[Instruction]
Identify every line in the data below that contains the word "adrenal", and copy each of those lines.
------------------------------------------------------------
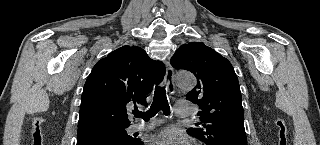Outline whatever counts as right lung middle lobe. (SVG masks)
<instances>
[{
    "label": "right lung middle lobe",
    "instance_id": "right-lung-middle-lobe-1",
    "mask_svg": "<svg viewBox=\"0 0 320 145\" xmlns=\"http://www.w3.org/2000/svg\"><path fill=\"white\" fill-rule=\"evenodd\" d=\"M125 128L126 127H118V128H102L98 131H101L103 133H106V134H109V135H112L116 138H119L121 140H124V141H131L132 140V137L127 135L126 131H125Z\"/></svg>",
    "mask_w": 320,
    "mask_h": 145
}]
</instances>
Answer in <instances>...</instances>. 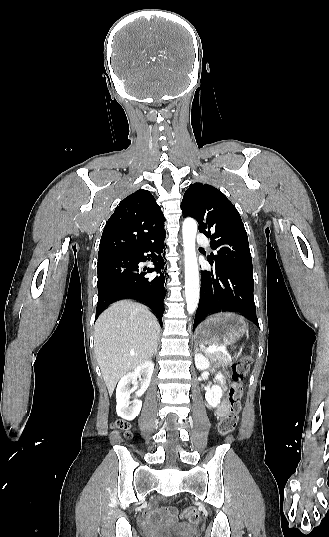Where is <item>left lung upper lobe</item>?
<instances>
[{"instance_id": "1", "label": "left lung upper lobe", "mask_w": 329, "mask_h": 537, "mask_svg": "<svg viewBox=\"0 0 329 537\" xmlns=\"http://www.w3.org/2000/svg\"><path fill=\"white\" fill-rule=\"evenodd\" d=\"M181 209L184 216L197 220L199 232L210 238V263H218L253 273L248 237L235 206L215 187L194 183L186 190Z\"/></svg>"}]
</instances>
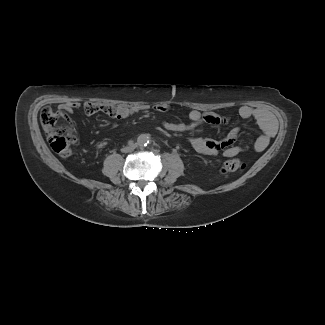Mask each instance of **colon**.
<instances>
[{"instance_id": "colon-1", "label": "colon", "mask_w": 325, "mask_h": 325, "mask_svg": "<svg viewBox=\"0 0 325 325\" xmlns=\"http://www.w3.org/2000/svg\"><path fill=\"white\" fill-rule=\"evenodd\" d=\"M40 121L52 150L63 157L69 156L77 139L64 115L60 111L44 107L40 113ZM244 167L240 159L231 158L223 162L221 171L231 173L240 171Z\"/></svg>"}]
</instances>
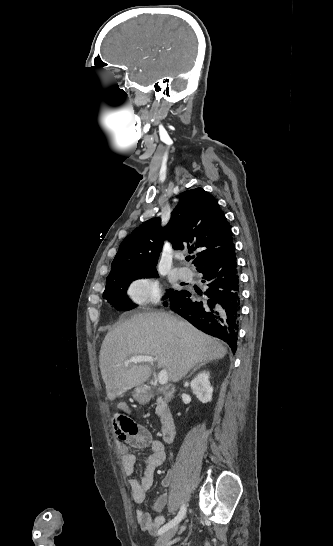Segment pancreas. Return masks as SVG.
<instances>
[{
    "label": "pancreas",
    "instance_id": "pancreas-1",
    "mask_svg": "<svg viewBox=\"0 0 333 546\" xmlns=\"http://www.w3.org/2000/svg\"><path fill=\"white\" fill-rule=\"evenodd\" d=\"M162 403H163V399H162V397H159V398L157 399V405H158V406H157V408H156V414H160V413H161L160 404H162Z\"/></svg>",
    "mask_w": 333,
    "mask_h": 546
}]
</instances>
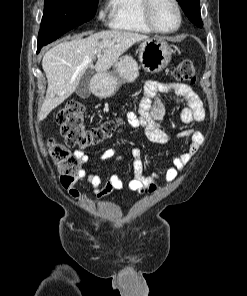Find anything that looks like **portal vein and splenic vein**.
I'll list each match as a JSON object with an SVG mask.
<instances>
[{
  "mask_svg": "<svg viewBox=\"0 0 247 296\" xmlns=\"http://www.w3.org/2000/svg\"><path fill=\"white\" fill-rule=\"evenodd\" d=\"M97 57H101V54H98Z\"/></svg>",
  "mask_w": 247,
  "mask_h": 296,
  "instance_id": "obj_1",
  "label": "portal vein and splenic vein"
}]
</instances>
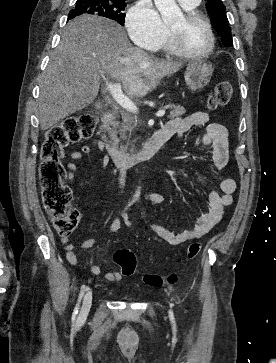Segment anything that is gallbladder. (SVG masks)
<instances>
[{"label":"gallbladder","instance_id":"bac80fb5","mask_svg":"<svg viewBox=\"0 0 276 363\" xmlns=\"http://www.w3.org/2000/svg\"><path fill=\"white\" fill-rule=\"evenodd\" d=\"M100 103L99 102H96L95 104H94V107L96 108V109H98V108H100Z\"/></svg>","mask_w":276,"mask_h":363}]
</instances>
------------------------------------------------------------
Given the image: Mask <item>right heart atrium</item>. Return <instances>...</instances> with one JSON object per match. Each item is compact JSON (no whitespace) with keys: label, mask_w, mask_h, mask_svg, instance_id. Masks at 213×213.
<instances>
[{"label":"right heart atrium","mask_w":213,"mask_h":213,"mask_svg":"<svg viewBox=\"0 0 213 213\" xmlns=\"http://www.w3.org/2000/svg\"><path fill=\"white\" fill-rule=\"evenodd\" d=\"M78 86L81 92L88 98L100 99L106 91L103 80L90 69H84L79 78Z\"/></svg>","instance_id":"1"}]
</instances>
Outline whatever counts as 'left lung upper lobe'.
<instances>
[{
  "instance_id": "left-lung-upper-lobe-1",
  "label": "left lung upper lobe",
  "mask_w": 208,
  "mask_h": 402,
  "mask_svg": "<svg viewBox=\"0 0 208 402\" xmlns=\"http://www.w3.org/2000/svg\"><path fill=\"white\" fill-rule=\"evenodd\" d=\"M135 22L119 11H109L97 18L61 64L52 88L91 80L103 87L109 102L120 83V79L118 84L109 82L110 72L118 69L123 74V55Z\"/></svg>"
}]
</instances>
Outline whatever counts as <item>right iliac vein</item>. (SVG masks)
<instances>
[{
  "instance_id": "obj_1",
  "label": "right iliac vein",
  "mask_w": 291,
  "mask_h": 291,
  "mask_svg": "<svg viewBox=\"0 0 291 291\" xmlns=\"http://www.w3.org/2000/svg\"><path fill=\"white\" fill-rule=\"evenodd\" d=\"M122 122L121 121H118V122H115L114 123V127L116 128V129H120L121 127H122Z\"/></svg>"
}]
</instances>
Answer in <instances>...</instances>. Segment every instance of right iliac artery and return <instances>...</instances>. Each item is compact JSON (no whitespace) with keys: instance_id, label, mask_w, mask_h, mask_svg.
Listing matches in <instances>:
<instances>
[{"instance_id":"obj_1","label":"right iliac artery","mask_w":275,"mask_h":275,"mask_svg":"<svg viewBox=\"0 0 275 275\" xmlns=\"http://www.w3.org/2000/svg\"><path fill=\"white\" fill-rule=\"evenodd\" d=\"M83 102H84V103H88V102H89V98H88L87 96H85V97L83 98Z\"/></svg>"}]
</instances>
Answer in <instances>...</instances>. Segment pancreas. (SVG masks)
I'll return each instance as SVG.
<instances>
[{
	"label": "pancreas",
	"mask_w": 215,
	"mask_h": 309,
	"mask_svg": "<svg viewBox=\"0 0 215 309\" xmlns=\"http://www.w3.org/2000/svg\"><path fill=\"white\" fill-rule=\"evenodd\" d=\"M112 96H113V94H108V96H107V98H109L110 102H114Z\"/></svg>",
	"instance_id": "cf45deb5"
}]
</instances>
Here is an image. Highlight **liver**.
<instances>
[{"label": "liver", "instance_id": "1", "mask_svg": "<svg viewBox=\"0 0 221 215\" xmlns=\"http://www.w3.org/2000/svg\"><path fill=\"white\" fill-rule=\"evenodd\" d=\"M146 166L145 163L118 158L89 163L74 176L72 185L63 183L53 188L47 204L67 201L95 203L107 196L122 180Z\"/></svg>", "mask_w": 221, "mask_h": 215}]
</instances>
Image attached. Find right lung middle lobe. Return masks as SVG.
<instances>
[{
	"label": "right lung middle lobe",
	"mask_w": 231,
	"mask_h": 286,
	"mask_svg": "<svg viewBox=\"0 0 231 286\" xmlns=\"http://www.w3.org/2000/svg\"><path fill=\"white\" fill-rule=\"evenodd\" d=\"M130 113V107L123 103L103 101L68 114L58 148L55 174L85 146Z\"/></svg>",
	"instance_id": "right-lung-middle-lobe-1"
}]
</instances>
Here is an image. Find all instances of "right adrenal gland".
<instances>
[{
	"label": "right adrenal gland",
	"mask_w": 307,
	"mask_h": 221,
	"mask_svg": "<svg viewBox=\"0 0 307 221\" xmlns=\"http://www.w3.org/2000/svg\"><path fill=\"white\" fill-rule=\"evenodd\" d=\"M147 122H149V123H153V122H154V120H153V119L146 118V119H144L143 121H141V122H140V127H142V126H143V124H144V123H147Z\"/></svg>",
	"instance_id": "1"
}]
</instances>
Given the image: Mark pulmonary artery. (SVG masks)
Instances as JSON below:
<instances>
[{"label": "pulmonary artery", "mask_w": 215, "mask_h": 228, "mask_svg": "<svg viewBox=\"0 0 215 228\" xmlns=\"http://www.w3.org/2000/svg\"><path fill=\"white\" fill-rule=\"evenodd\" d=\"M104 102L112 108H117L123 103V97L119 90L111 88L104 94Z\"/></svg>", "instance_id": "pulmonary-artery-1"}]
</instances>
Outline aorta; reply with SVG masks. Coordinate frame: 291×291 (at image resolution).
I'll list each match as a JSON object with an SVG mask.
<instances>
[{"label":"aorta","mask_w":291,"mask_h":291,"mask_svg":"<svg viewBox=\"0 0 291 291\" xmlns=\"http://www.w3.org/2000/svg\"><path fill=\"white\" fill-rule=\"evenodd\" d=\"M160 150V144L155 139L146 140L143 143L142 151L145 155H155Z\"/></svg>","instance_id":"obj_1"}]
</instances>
------------------------------------------------------------
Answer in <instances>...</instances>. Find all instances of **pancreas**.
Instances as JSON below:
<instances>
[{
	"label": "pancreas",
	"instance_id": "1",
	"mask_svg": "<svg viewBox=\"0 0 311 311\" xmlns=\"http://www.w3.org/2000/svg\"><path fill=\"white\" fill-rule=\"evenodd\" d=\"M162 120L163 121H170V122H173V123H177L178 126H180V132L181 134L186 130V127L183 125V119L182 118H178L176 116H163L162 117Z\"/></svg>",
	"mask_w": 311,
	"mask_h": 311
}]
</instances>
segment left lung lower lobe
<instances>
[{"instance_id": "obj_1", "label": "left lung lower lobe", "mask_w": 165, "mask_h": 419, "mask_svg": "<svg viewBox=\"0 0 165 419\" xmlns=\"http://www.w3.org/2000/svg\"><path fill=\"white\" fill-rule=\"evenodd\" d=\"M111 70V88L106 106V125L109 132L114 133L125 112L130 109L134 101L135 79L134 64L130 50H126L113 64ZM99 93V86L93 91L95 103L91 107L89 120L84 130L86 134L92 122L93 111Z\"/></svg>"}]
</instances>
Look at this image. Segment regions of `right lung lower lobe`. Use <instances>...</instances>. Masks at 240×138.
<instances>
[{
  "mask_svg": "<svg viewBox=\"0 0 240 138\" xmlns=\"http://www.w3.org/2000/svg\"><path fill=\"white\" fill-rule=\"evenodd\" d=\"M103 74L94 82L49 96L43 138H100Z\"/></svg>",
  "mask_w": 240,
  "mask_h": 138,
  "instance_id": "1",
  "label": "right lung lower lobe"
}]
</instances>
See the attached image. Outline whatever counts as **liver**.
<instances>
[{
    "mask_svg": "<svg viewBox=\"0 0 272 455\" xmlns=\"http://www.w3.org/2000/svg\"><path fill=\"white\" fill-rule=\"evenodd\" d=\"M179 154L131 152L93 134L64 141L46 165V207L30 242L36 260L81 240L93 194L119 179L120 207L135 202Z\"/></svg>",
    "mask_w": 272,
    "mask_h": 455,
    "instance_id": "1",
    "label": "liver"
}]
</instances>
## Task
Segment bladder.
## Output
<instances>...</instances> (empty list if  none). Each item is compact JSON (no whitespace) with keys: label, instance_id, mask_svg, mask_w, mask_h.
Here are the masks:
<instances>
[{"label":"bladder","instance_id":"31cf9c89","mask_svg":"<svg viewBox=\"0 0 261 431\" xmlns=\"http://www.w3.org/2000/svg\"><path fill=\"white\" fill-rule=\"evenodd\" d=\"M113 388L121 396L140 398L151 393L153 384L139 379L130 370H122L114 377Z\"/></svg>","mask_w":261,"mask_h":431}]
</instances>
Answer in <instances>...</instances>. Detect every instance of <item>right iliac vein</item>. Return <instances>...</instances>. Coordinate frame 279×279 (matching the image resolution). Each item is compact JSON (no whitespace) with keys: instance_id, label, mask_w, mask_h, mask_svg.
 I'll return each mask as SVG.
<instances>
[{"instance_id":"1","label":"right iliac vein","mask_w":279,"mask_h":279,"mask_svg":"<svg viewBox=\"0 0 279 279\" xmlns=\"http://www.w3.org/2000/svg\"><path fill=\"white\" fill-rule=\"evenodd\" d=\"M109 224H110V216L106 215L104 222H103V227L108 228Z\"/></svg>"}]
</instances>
------------------------------------------------------------
[Task response]
Here is an image. Find all instances of "right adrenal gland".
	"label": "right adrenal gland",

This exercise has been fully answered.